Je crois qu'il y a aussi le fait que nous avons affaire à un très grand nombre d'entités différentes – nous avons plus de 35 entités onusiennes, ainsi que beaucoup d'ONG internationales et nationales. Ce sont toutes des organisations indépendantes, farouchement indépendantes. Il n'est pas facile de faire travailler les gens ensemble. 

 

 

Et puis il y a les pays membres. Je crois qu'ils constituent un obstacle en raison de la législation sur les violences sexuelles, et parce que je ne pense pas qu'ils s'attaquent à la question des  enquêtes, en particulier quand il s'agit de personnel militaire. Je ne pense pas qu'ils s'attaquent au problème du processus d'investigation autant qu'il le faudrait, ni qu'ils s'attaquent à la question de la responsabilité quand des soldats sont accusés d'exploitation et d'abus sexuels. Et quand ils décident de s'attaquer au problème, je ne pense pas que les sanctions soient en rapport avec les crimes commis.  

 

The New Humanitarian : Certains ont été surpris qu'un Blanc de l'hémisphère nord ait été désigné pour lutter contre les abus commis par des employés de l'ONU contre des femmes et des jeunes filles de l'hémisphère sud. Que leur répondez-vous ? 

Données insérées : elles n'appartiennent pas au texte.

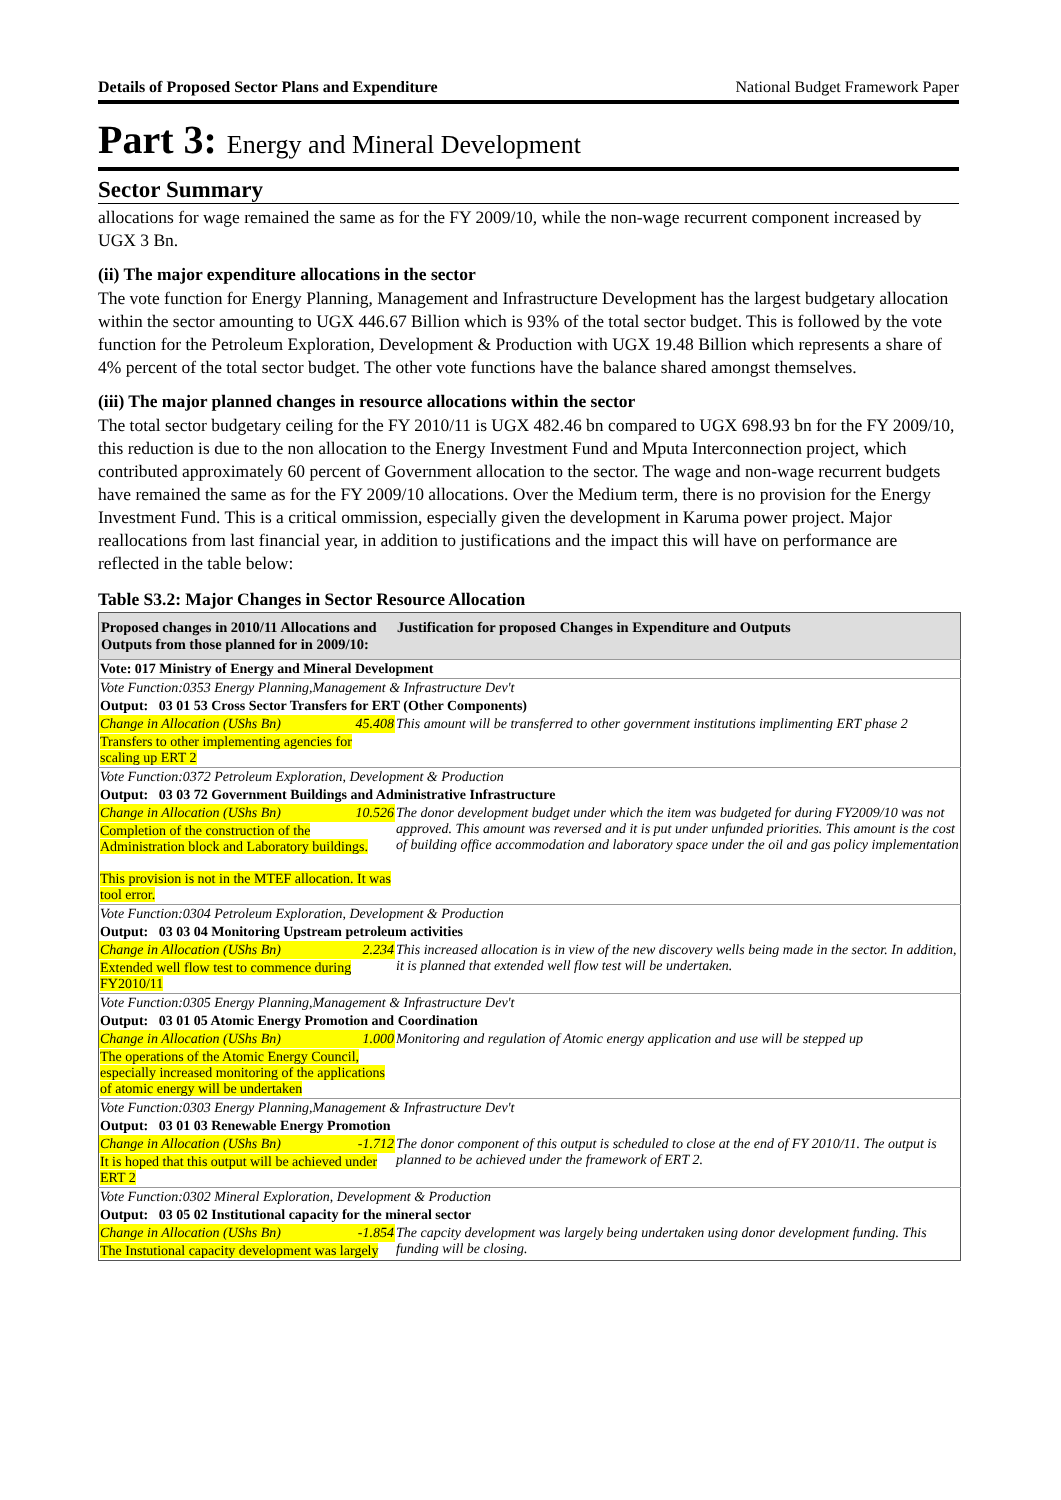Details of Proposed Sector Plans and Expenditure National Budget Framework Paper
Part 3: Energy and Mineral Development
Sector Summary
allocations for wage remained the same as for the FY 2009/10, while the non-wage recurrent component increased by UGX 3 Bn.
(ii) The major expenditure allocations in the sector
The vote function for Energy Planning, Management and Infrastructure Development has the largest budgetary allocation within the sector amounting to UGX 446.67 Billion which is 93% of the total sector budget. This is followed by the vote function for the Petroleum Exploration, Development & Production with UGX 19.48 Billion which represents a share of 4% percent of the total sector budget. The other vote functions have the balance shared amongst themselves.
(iii) The major planned changes in resource allocations within the sector
The total sector budgetary ceiling for the FY 2010/11 is UGX 482.46 bn compared to UGX 698.93 bn for the FY 2009/10, this reduction is due to the non allocation to the Energy Investment Fund and Mputa Interconnection project, which contributed approximately 60 percent of Government allocation to the sector. The wage and non-wage recurrent budgets have remained the same as for the FY 2009/10 allocations. Over the Medium term, there is no provision for the Energy Investment Fund. This is a critical ommission, especially given the development in Karuma power project. Major reallocations from last financial year, in addition to justifications and the impact this will have on performance are reflected in the table below:
Table S3.2: Major Changes in Sector Resource Allocation
| Proposed changes in 2010/11 Allocations and Outputs from those planned for in 2009/10: | | Justification for proposed Changes in Expenditure and Outputs |
| --- | --- | --- |
| Vote: 017 Ministry of Energy and Mineral Development | | |
| Vote Function:0353 Energy Planning,Management & Infrastructure Dev't | | |
| Output: 03 01 53 Cross Sector Transfers for ERT (Other Components) | | |
| Change in Allocation (UShs Bn) | 45.408 | This amount will be transferred to other government institutions implimenting ERT phase 2 |
| Transfers to other implementing agencies for scaling up ERT 2 | | |
| Vote Function:0372 Petroleum Exploration, Development & Production | | |
| Output: 03 03 72 Government Buildings and Administrative Infrastructure | | |
| Change in Allocation (UShs Bn) | 10.526 | The donor development budget under which the item was budgeted for during FY2009/10 was not approved. This amount was reversed and it is put under unfunded priorities. This amount is the cost of building office accommodation and laboratory space under the oil and gas policy implementation |
| Completion of the construction of the Administration block and Laboratory buildings. This provision is not in the MTEF allocation. It was tool error. | | |
| Vote Function:0304 Petroleum Exploration, Development & Production | | |
| Output: 03 03 04 Monitoring Upstream petroleum activities | | |
| Change in Allocation (UShs Bn) | 2.234 | This increased allocation is in view of the new discovery wells being made in the sector. In addition, it is planned that extended well flow test will be undertaken. |
| Extended well flow test to commence during FY2010/11 | | |
| Vote Function:0305 Energy Planning,Management & Infrastructure Dev't | | |
| Output: 03 01 05 Atomic Energy Promotion and Coordination | | |
| Change in Allocation (UShs Bn) | 1.000 | Monitoring and regulation of Atomic energy application and use will be stepped up |
| The operations of the Atomic Energy Council, especially increased monitoring of the applications of atomic energy will be undertaken | | |
| Vote Function:0303 Energy Planning,Management & Infrastructure Dev't | | |
| Output: 03 01 03 Renewable Energy Promotion | | |
| Change in Allocation (UShs Bn) | -1.712 | The donor component of this output is scheduled to close at the end of FY 2010/11. The output is planned to be achieved under the framework of ERT 2. |
| It is hoped that this output will be achieved under ERT 2 | | |
| Vote Function:0302 Mineral Exploration, Development & Production | | |
| Output: 03 05 02 Institutional capacity for the mineral sector | | |
| Change in Allocation (UShs Bn) | -1.854 | The capcity development was largely being undertaken using donor development funding. This funding will be closing. |
| The Instutional capacity development was largely | | |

Saunders: Je comprends les critiques. J'espère avoir été désigné grâce à mes compétences. Ma candidature a été examinée parmi d'autres, en toute transparence. 

 

Je conviens que la plupart de ces abus sexuels sont commis par des hommes, alors je pense qu'il est très important que des hommes s'élèvent contre ces crimes. Cela envoie un message fort. Il faut que davantage d'hommes dénoncent ce problème. J'ai déjà souligné le fait que cela pouvait constituer un des obstacles à surmonter. 

 

Je pense que mon expérience dans différentes ONG et au sein de l'ONU, à différents postes, est un avantage : opérations, mise en place et gestion de camps de réfugiés ; aide d'urgence, programmes de développement, maintien de la paix, et ce dans différents domaines, des achats à  la chaîne d'approvisionnement en passant par la sécurité, etc. J'ai eu la chance d'avoir une carrière très variée. De plus, nous vivons dans un monde patriarcal, et il m'est peut-être plus facile, en tant qu'homme, d'ouvrir des portes que quelqu'un d'autre.  

 

The New Humanitarian : Vous avez formulé des critiques sur le processus des enquêtes et leurs délais trop importants. Quelle solution apporter à ce problème ?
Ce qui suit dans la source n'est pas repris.